Ditempat berbeda, Kepala Kanwil Kemenkum Sulteng, Rakhmat Renaldy, dalam keterangannya menegaskan bahwa percepatan pendaftaran merek kolektif menjadi langkah penting dalam memperkuat daya saing koperasi.
“Perlindungan kekayaan intelektual, khususnya merek kolektif, akan memberikan identitas dan nilai tambah bagi produk koperasi sehingga mampu bersaing di pasar yang lebih luas,” ujarnya.
Ia menambahkan, sebanyak 20 Koperasi Merah Putih di wilayah Ampana telah siap untuk didaftarkan sebagai merek kolektif.

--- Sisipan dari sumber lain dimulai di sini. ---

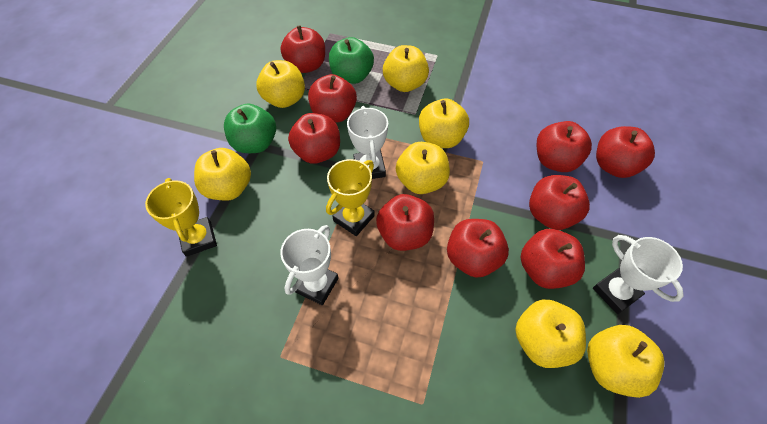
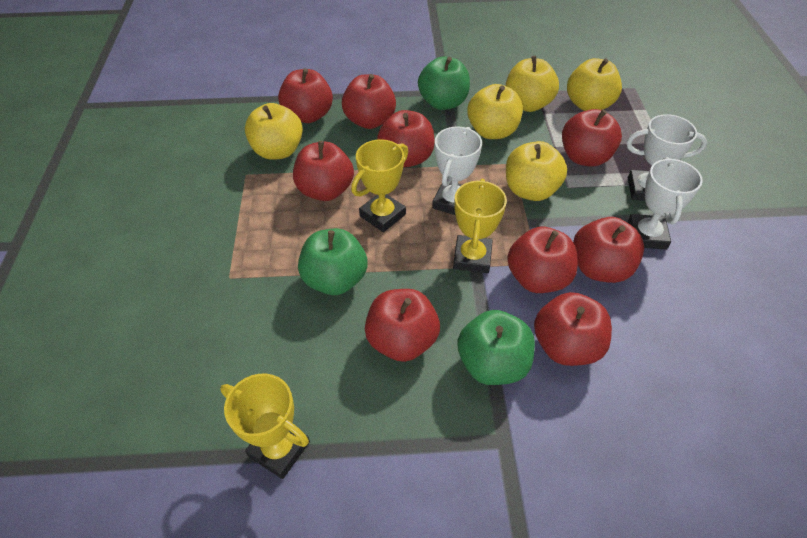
green apple: [224,103,276,153] [329,37,374,84] = 2 -> [298,228,368,295] [418,56,470,110] [458,310,535,385] = 3
yellow apple: [194,148,251,201] [256,60,305,108] [383,45,429,92] [396,142,450,194] [419,99,469,148] [515,299,586,368] [587,325,665,398] = 7 -> [245,103,303,160] [467,84,523,139] [506,56,559,112] [506,141,567,201] [567,58,622,111] = 5
yellow trophy: [145,178,217,257] [326,159,375,236] = 2 -> [220,374,310,479] [351,139,408,232] [453,179,507,273] = 3

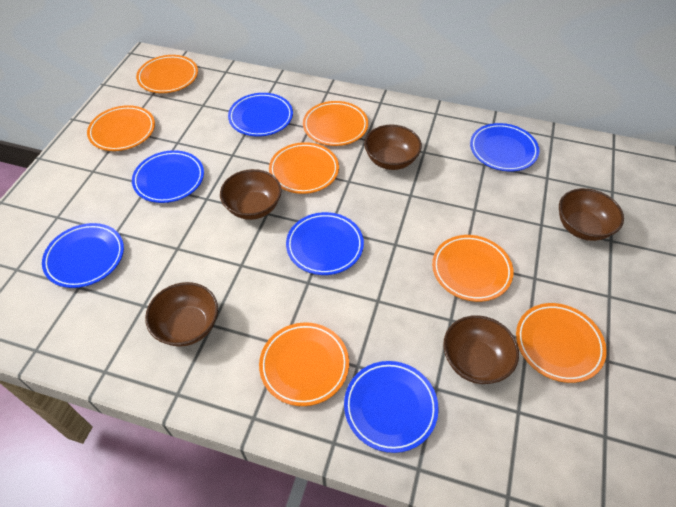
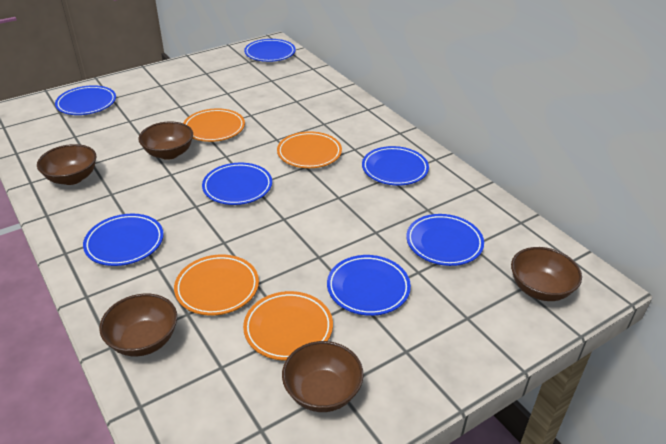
blue plate: [42,223,124,288] [132,150,204,203] [228,93,293,137] [286,212,364,275] [344,361,439,453] [470,123,539,172] = 6 -> [55,85,116,115] [83,214,164,266] [202,163,272,205] [244,39,296,62] [327,255,411,316] [362,146,429,186] [406,214,484,266] = 7
orange plate: [87,105,155,151] [136,55,198,93] [259,323,349,406] [269,142,339,194] [303,101,368,146] [432,235,514,302] [516,303,607,383] = 7 -> [174,254,259,316] [183,108,245,142] [243,291,333,361] [277,131,342,168] = 4

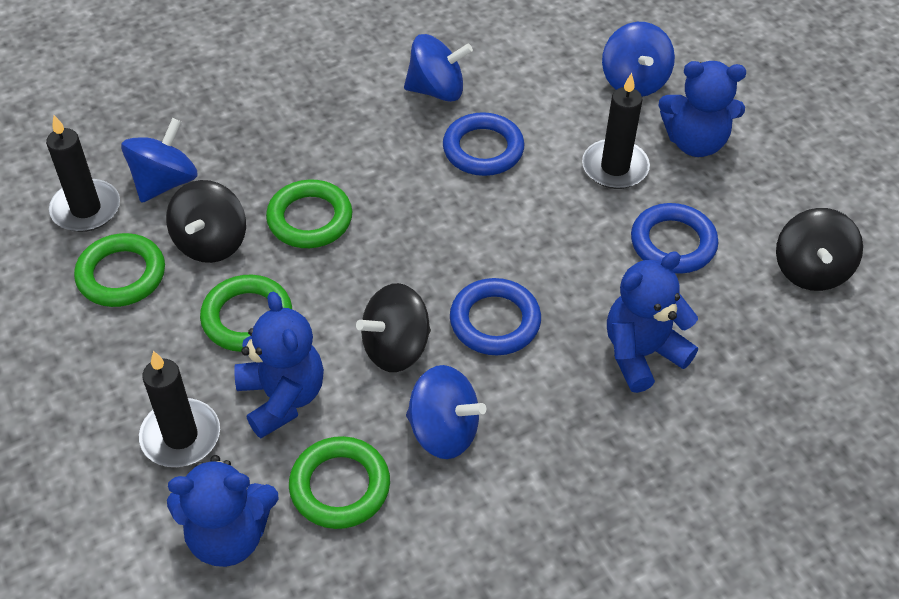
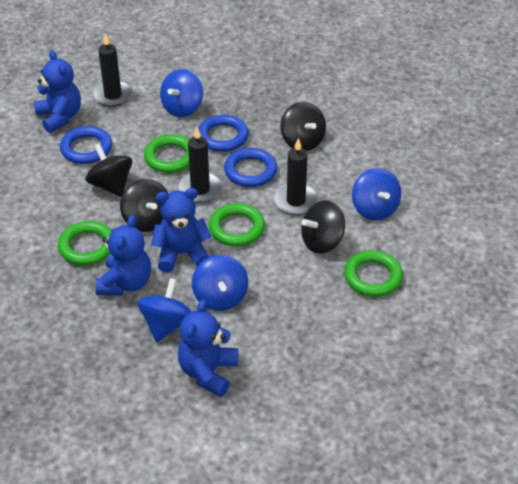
black spinning top: [166,180,246,263] [356,283,431,372] [776,208,863,291] = 3 -> [85,144,133,197] [120,179,168,232] [280,102,326,151] [301,200,345,254] = 4

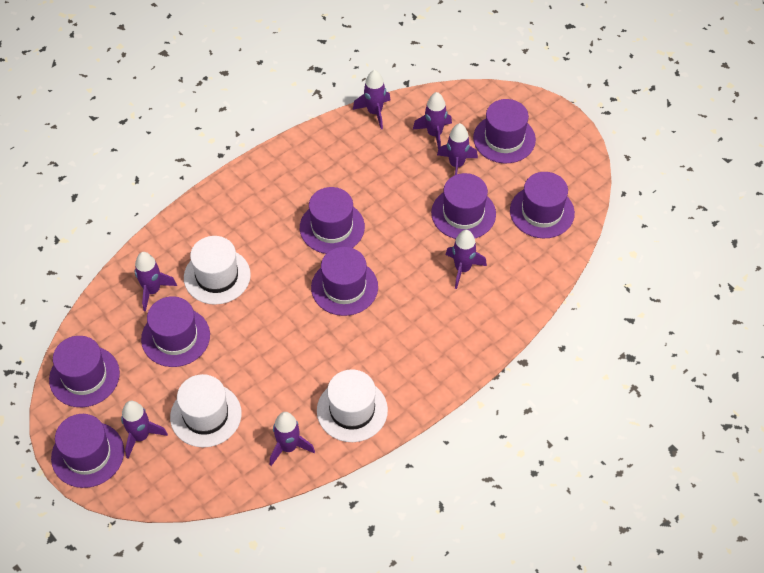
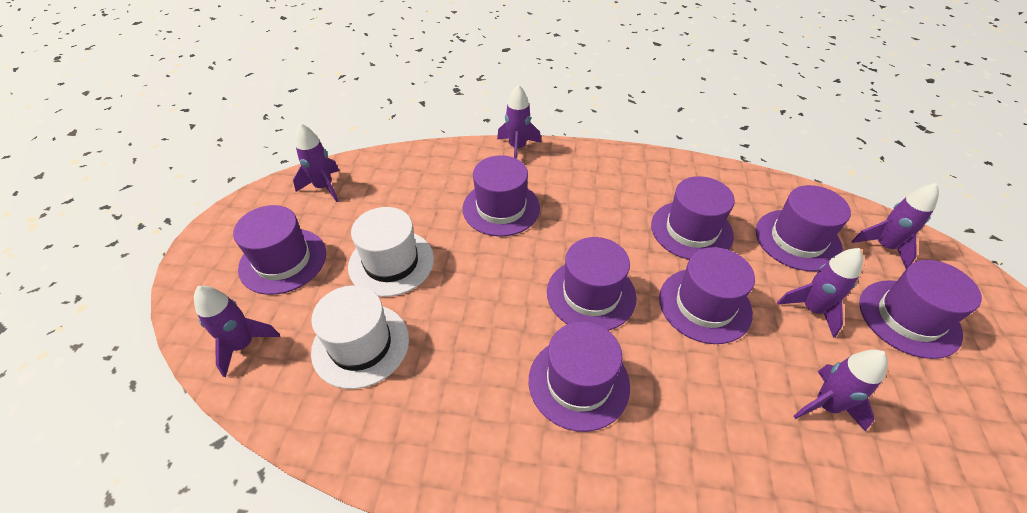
purple rocket: [121,401,168,459] [134,252,177,312] [270,412,315,466] [353,70,390,129] [413,92,452,149] [437,123,478,175] [445,230,487,289] = 7 -> [194,286,280,377] [293,123,339,202] [497,84,541,159] [777,248,863,338] [793,350,888,431] [852,183,939,269] = 6
white hat: [170,374,242,447] [184,236,251,305] [317,369,388,442] = 3 -> [311,285,409,389] [348,207,434,297] = 2

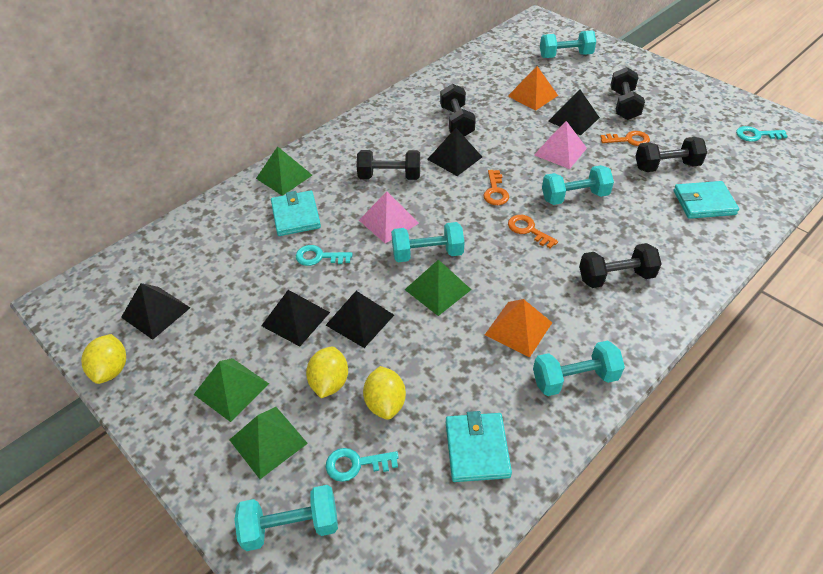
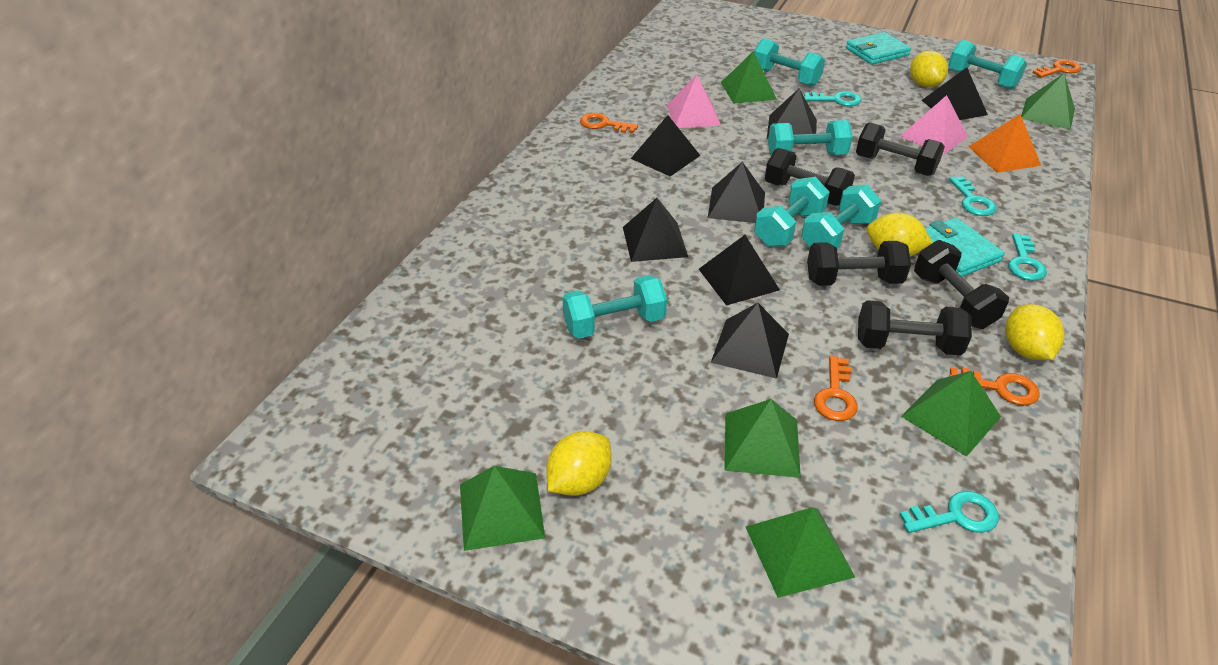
black pyramid: [121,283,190,340] [261,290,330,346] [326,291,394,348] [427,128,482,176] [548,89,600,136] = 5 -> [623,198,688,262] [631,115,701,176] [699,235,780,305] [708,162,765,223] [711,303,789,379] [767,89,817,139] [921,67,988,120] = 7
green pyramid: [193,358,269,422] [229,407,308,479] [256,146,312,196] [405,260,471,316] = 4 -> [460,466,545,551] [721,51,777,104] [724,399,801,478] [746,507,855,598] [901,371,1001,457] [1021,73,1075,130] = 6
orange key: [483,170,509,205] [508,215,558,248] [600,131,650,146] = 3 -> [580,113,638,133] [814,356,858,421] [948,367,1040,406] [1032,60,1081,78] = 4
orange pyramid: [485,299,552,357] [508,66,558,111] = 2 -> [969,114,1041,173] = 1
turquoise dumbbell: [234,485,338,551] [391,222,464,262] [533,341,625,396] [540,30,596,58] [542,165,614,205] = 5 -> [562,275,667,339] [754,38,825,86] [754,177,830,247] [768,120,853,155] [801,184,881,249] [948,40,1027,90] = 6
turquoise key: [296,245,353,266] [326,448,399,482] [736,126,788,142] = 3 -> [804,91,861,106] [899,491,999,533] [949,176,997,216] [1008,233,1047,281] = 4
turquoise wallet: [271,190,321,236] [446,411,512,482] [674,181,739,219] = 3 -> [846,32,911,65] [925,218,1005,277] = 2
yellow lemon: [81,334,126,384] [306,347,348,398] [363,366,406,420] = 3 -> [546,431,612,496] [867,213,933,257] [910,51,948,87] [1005,304,1065,360] = 4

Hal ini menjadi momentum penting dalam mendorong koperasi naik kelas dan memiliki perlindungan hukum yang jelas.
Rakhmat Renaldy juga menekankan pentingnya pendampingan teknis dan asistensi administrasi secara intensif agar proses pendaftaran berjalan optimal. Selain itu, sinergi antara Kanwil Kemenkum Sulteng dan Dinas Koperasi dan UMKM terus diperkuat untuk memastikan program berjalan tepat sasaran.
Melalui langkah ini, diharapkan koperasi di Sulawesi Tengah semakin berkembang dan mampu memberikan kontribusi nyata bagi perekonomian daerah.